As an initial matter, we decline to review Poramba-Liyanage’s argument that the record is insufficient to warrant review by this Court because this argument was not exhausted before the BIA. See Lin Zhong v. U.S. Dep’t of Justice, 480 F.3d 104, 107, 119-20, 124 (2d Cir.2007). Similarly, because Poramba-Liyanage failed to exhaust his argument that the IJ utilized the wrong burden of proof in considering his motion to reopen, we further decline to reach that issue. Id.
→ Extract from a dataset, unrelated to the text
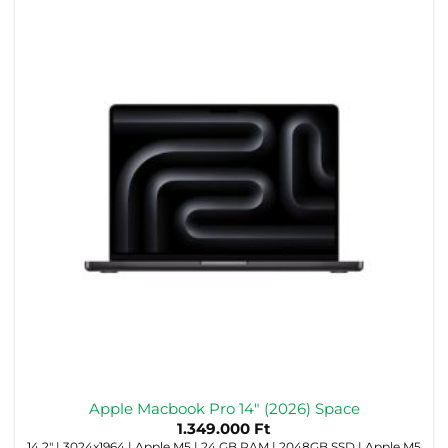
Apple Macbook Pro 14″ (2026) Space
1.349.000
Ft
14,2" | 3024x1964 | Apple M5 | 24 GB RAM | 2048GB SSD | Apple M5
Deportation hearings are civil, not criminal, proceedings. Saleh v. United States Dep’t of Justice, 962 F.2d 234, 241 (2d Cir.1992). Therefore, in order for Poramba-Liyanage “to prevail on a claim of ineffective assistance of counsel, he ‘must show that his counsel’s performance was so ineffective as to have impinged upon the fundamental fairness of the hearing in violation of the fifth amendment due process clause.’ ” Rabiu v. INS, 41 F.3d 879, 882 (2d Cir.1994) (quoting Saleh v. United States Dep’t of Justice, 962 F.2d 234, 241 (2d Cir.1992)). Specifically, in order to meet the requirements for a claim of ineffective assistance of counsel, Poramba-Liyanage must allege facts sufficient to prove “1) that competent counsel would have acted otherwise, and 2) that he was prejudiced by his counsel’s performance.” Rabiu v. INS, 41 F.3d 879, 882 (2d Cir.1994) (quoting Esposito v. INS, 987 F.2d 108, 111 (2d Cir.1993)).
Poramba-Liyanage’s claim of ineffective assistance of counsel fails at the threshold stage, i.e. he fails to demonstrate that competent counsel would have acted differently in advising him. The record reflects that Poramba-Liyanage’s prior counsel explained to him that his asylum claim was weak, and that voluntary departure was his best option. This tactical decision was reasonable where, as the IJ noted in his decision, the government stipulated to the maximum length of time for Poramba-Liyanage’s voluntary departure period in exchange for his agreement to withdraw his asylum application.
Given these circumstances, it was not an abuse of discretion for the IJ, affirmed by the BIA, to deny Poramba-Liyanage’s motion to reopen on a claim of ineffective assistance of counsel. The IJ, affirmed by the BIA, made clear his reasons for denying the motion to reopen, and was not acting in an arbitrary and capricious manner in so deciding. Because this issue is dispositive, we do not address the BIA’s *125findings regarding Poramba-Liyanage’s failure to establish prima facie eligibility for relief.
Accordingly, the petition for review is DENIED. Having completed our review, any stay of removal that the Court previously granted in this petition is VACATED, and any pending motion for a stay of removal in this petition is DISMISSED as moot. Any pending request for oral arguments is DENIED in accordance with Federal Rule of Appellate Procedure 34(a)(2), Second Circuit Local Rule 34(d)(1).